Sie gehen in die Küche hinüber – da steht Chamotte auf einem Tisch, nur mit einer roten Badehose bekleidet, und der Henker ist damit beschäftigt, ihn von oben bis unten schwarz anzustreichen. Nur das eine Bein ist noch weiß, der arme Junge bietet einen merkwürdigen Anblick und wird etwas verlegen, als er seinen Gebieter sieht.

»Wenn ihm nur die Farbe nicht schadet« – meint Susanna mütterlich besorgt – »wir haben ihm ein anderes Kostüm vorgeschlagen, aber er wollte durchaus ein richtiger Sklave sein.«

»Das ist meine Biographie,« bemerkt Chamotte bescheiden.

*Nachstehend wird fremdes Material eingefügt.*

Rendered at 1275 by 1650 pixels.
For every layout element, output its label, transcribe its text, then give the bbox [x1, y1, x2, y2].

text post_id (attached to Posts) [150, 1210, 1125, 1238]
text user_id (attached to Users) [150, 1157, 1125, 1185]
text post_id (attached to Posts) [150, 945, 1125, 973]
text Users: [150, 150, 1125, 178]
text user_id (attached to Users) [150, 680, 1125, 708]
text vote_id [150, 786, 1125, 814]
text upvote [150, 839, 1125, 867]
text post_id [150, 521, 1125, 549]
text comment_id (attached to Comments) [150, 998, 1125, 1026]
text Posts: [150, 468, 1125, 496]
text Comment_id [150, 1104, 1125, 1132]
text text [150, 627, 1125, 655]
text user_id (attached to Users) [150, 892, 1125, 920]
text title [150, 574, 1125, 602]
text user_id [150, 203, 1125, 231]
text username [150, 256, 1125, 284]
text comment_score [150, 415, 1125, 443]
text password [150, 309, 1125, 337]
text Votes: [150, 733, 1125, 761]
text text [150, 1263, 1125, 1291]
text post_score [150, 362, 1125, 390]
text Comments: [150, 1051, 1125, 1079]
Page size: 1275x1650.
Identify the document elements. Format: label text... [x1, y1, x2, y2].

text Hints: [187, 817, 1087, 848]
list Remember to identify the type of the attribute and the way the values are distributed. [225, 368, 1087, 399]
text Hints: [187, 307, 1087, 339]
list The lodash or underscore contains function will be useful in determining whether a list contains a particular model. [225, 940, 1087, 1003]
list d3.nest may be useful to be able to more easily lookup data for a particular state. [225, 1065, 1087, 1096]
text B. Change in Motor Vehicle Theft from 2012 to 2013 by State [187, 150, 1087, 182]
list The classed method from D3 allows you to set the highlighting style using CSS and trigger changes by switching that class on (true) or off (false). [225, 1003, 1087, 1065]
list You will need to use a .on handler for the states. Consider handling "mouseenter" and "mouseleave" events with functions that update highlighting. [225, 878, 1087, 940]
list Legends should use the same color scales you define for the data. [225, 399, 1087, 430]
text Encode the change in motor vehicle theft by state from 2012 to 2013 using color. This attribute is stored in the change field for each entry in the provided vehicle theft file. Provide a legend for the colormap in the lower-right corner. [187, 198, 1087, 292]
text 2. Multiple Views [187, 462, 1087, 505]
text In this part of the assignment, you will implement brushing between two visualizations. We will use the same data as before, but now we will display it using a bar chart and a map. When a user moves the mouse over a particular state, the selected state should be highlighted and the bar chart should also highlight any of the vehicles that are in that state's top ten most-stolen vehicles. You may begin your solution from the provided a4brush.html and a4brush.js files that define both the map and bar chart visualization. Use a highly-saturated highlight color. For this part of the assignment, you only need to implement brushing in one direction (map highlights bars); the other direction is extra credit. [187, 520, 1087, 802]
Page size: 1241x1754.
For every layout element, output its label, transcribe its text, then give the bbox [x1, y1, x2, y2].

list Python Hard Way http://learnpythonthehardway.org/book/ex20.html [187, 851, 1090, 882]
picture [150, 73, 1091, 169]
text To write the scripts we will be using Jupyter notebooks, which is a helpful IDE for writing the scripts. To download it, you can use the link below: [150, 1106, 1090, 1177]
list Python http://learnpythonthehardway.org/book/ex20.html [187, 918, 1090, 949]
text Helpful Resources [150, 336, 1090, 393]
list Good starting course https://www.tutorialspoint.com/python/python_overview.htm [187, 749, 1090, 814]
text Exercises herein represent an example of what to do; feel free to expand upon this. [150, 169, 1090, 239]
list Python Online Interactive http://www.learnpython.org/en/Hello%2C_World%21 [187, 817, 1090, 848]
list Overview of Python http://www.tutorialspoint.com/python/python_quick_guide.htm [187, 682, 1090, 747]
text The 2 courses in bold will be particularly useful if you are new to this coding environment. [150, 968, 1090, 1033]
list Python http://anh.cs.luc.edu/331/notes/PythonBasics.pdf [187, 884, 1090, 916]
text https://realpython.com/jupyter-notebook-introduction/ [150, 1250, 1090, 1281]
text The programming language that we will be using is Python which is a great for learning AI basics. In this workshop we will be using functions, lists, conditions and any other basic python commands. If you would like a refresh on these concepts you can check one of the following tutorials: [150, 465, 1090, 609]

»O Chamotte, du bist zum Wahnmochinger geboren,« sagt Susanna.

»Adrian, – Sie schauen ihn so verzückt an, als ob Sie ein Gedicht machen wollten, – vielleicht das Gedicht, das Ihnen endlich den Eintritt zum Tempel verschafft.«

Adrian, der Herr mit dem Zwicker, der sich in eine Toga hüllt und trotzdem aussieht, als ob er eigentlich in den Frack gehörte – lächelt arrogant und beginnt sofort in feierlich getragenem Ton zu improvisieren:

Der schwarze Sklave, der den Becher trug,
Empfing die Farbe aus des Henkers Hand;
Er hieß Chamotte – – –

Das Weitere habe ich nicht behalten – man erzählte mir, daß Adrian an einem Gedichtband arbeitet und danach strebt, unter die Auserwählten des Hoffmannschen Kreises aufgenommen zu werden. Aber bisher habe er sich seine Chancen immer wieder durch irgendeine Unvorsichtigkeit verdorben.

Ich fand ihn sehr liebenswürdig – munter und gesprächig – und er hat wohl auch Herz. Auf dem Wege zum Fest saß ich mit ihm und Maria im Fiaker. Sie dachte noch über meinen Namen nach, und wir sprachen darüber. Ich sagte, daß ich Chamotte beneide – wie fröhlich und selbstverständlich kann einer durch die Welt gehen, wenn er so gerufen wird; er tut sich leicht mit seiner Biographie. Chamotte, – das klingt so, als ob ihm die reifen Früchte von selbst aus den Bäumen herabfallen müßten – und obendrein ist es nicht einmal sein wirklicher Name.